» **About this exercise**:
Repeat each record word for word.

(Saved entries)
■ ■ ■ ■
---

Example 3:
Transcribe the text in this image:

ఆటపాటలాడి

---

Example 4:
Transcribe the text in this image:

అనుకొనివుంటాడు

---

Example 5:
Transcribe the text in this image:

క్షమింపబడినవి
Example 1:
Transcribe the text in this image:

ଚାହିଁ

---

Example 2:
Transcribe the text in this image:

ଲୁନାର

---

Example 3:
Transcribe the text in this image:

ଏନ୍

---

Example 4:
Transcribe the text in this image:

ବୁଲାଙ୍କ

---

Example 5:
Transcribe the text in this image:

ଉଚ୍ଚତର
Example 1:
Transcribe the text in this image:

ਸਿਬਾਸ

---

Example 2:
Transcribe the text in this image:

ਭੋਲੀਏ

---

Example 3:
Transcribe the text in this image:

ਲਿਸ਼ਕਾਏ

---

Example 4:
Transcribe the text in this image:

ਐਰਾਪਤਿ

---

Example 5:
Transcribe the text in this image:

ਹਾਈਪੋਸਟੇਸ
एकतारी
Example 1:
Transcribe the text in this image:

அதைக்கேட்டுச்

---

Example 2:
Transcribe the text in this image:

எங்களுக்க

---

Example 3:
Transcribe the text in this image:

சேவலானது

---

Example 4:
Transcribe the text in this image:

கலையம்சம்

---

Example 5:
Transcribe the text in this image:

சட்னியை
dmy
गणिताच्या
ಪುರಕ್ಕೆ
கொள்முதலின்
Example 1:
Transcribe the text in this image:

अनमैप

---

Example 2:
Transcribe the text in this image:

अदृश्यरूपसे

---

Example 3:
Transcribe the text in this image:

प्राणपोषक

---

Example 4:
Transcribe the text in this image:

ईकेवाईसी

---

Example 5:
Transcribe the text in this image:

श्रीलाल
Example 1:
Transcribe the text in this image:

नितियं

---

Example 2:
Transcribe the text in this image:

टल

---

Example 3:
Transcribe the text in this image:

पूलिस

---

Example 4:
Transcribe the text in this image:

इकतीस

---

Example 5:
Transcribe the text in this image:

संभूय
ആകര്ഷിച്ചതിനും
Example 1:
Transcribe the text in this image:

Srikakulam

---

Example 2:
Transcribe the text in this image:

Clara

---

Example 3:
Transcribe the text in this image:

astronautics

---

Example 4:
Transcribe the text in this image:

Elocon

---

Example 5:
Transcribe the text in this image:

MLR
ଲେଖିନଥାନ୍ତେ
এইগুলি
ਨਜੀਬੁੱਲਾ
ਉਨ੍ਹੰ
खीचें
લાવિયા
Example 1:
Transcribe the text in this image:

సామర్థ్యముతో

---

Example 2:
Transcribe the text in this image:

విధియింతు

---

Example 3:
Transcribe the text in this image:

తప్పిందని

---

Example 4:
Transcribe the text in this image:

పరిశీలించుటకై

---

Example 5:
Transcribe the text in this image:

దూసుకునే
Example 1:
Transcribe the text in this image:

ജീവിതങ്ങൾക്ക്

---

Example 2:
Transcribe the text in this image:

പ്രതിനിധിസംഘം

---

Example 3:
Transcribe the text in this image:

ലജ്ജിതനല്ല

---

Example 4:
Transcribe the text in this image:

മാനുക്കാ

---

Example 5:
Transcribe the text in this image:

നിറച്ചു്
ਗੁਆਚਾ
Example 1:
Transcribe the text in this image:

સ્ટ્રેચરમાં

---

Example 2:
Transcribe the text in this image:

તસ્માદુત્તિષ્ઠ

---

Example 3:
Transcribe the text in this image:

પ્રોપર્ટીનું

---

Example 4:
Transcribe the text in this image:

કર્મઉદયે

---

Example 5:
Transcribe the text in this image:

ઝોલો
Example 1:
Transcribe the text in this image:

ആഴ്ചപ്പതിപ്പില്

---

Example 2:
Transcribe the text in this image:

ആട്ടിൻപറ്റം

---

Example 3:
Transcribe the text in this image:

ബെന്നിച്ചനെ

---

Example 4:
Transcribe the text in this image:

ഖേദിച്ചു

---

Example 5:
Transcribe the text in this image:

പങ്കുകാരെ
■ ■ ■ ■
» **Output for this task**:
---

Example 3:
Transcribe the text in this image:

ఆటపాటలాడి

---

Example 4:
Transcribe the text in this image:

అనుకొనివుంటాడు

---

Example 5:
Transcribe the text in this image:

క్షమింపబడినవి
Example 1:
Transcribe the text in this image:

ଚାହିଁ

---

Example 2:
Transcribe the text in this image:

ଲୁନାର

---

Example 3:
Transcribe the text in this image:

ଏନ୍

---

Example 4:
Transcribe the text in this image:

ବୁଲାଙ୍କ

---

Example 5:
Transcribe the text in this image:

ଉଚ୍ଚତର
Example 1:
Transcribe the text in this image:

ਸਿਬਾਸ

---

Example 2:
Transcribe the text in this image:

ਭੋਲੀਏ

---

Example 3:
Transcribe the text in this image:

ਲਿਸ਼ਕਾਏ

---

Example 4:
Transcribe the text in this image:

ਐਰਾਪਤਿ

---

Example 5:
Transcribe the text in this image:

ਹਾਈਪੋਸਟੇਸ
एकतारी
Example 1:
Transcribe the text in this image:

அதைக்கேட்டுச்

---

Example 2:
Transcribe the text in this image:

எங்களுக்க

---

Example 3:
Transcribe the text in this image:

சேவலானது

---

Example 4:
Transcribe the text in this image:

கலையம்சம்

---

Example 5:
Transcribe the text in this image:

சட்னியை
dmy
गणिताच्या
ಪುರಕ್ಕೆ
கொள்முதலின்
Example 1:
Transcribe the text in this image:

अनमैप

---

Example 2:
Transcribe the text in this image:

अदृश्यरूपसे

---

Example 3:
Transcribe the text in this image:

प्राणपोषक

---

Example 4:
Transcribe the text in this image:

ईकेवाईसी

---

Example 5:
Transcribe the text in this image:

श्रीलाल
Example 1:
Transcribe the text in this image:

नितियं

---

Example 2:
Transcribe the text in this image:

टल

---

Example 3:
Transcribe the text in this image:

पूलिस

---

Example 4:
Transcribe the text in this image:

इकतीस

---

Example 5:
Transcribe the text in this image:

संभूय
ആകര്ഷിച്ചതിനും
Example 1:
Transcribe the text in this image:

Srikakulam

---

Example 2:
Transcribe the text in this image:

Clara

---

Example 3:
Transcribe the text in this image:

astronautics

---

Example 4:
Transcribe the text in this image:

Elocon

---

Example 5:
Transcribe the text in this image:

MLR
ଲେଖିନଥାନ୍ତେ
এইগুলি
ਨਜੀਬੁੱਲਾ
ਉਨ੍ਹੰ
खीचें
લાવિયા
Example 1:
Transcribe the text in this image:

సామర్థ్యముతో

---

Example 2:
Transcribe the text in this image:

విధియింతు

---

Example 3:
Transcribe the text in this image:

తప్పిందని

---

Example 4:
Transcribe the text in this image:

పరిశీలించుటకై

---

Example 5:
Transcribe the text in this image:

దూసుకునే
Example 1:
Transcribe the text in this image:

ജീവിതങ്ങൾക്ക്

---

Example 2:
Transcribe the text in this image:

പ്രതിനിധിസംഘം

---

Example 3:
Transcribe the text in this image:

ലജ്ജിതനല്ല

---

Example 4:
Transcribe the text in this image:

മാനുക്കാ

---

Example 5:
Transcribe the text in this image:

നിറച്ചു്
ਗੁਆਚਾ
Example 1:
Transcribe the text in this image:

સ્ટ્રેચરમાં

---

Example 2:
Transcribe the text in this image:

તસ્માદુત્તિષ્ઠ

---

Example 3:
Transcribe the text in this image:

પ્રોપર્ટીનું

---

Example 4:
Transcribe the text in this image:

કર્મઉદયે

---

Example 5:
Transcribe the text in this image:

ઝોલો
Example 1:
Transcribe the text in this image:

ആഴ്ചപ്പതിപ്പില്

---

Example 2:
Transcribe the text in this image:

ആട്ടിൻപറ്റം

---

Example 3:
Transcribe the text in this image:

ബെന്നിച്ചനെ

---

Example 4:
Transcribe the text in this image:

ഖേദിച്ചു

---

Example 5:
Transcribe the text in this image:

പങ്കുകാരെ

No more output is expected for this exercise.